He was spiffy dresser. At a concert of music by von Weber, he showed up with a mauve suit and a cluster of pale violets held at his neck in place of a necktie, saying, "One should always listen to von Weber in mauve.”
He was at the center of a group of artists and actors that included Sarah Bernhardt, Gustave Moreau, Gabriel Fauré and James McNeill Whistler.
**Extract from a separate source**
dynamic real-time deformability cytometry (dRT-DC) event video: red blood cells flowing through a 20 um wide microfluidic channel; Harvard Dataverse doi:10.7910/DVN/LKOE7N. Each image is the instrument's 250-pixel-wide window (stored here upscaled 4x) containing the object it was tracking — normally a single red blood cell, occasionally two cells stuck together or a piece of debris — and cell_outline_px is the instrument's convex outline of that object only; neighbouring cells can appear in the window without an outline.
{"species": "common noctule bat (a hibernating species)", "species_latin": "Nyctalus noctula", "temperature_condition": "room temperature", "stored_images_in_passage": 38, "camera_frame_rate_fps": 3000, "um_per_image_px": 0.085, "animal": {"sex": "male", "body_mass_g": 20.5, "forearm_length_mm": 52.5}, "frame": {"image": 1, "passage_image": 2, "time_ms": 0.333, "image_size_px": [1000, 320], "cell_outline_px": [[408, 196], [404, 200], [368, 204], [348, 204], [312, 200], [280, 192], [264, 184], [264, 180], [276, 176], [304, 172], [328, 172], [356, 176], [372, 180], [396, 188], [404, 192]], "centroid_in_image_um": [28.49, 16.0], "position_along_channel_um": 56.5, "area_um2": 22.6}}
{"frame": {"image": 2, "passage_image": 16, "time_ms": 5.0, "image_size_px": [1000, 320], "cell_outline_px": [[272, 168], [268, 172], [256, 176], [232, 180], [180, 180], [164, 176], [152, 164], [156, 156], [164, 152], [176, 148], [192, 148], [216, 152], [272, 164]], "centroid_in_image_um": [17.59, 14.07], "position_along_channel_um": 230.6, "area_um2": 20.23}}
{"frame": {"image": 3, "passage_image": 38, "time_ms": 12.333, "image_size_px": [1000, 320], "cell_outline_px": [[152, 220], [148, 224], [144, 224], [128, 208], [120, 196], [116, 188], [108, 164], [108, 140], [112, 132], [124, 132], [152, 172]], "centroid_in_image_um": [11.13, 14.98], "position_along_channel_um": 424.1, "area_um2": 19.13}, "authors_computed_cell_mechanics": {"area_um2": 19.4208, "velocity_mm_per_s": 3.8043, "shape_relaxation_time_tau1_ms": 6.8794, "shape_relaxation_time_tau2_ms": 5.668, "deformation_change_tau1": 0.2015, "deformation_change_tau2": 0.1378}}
According to Cornelia Otis Skinner on Dandyism.net, he "had a constantly shifting set of mannerisms. At the beginning of any conversation, he’d remove one glove and start a series of gesticulations, now raising his hands towards the sky, now lowering them to touch the tip of one perfectly shod toe, now waving them as though conducting an orchestra. His conversation was hardly conversation at all but long monologues filled with exotic anecdotes, mysterious allusions and obscure classical quotations, all told with a rich vocabulary 'at the end of which,' according to Léon Daudet, 'the count would burst into the shrill laughter of an hysterical woman, then suddenly, as though seized with remorse, he’d clap his hand over his mouth and bark until his inexplicable glee was controlled… as though he were coming out of laughing gas.'"
|Giovanni Boldini, Portrait of Robert de Montesquiou|
|Montesquiou as caricatured by Sem aka Georges Goursat|
If you wanted to be successful in the art world of Paris in the 1890s, you had to know him. If he didn't like you or your art, he could destroy your reputation.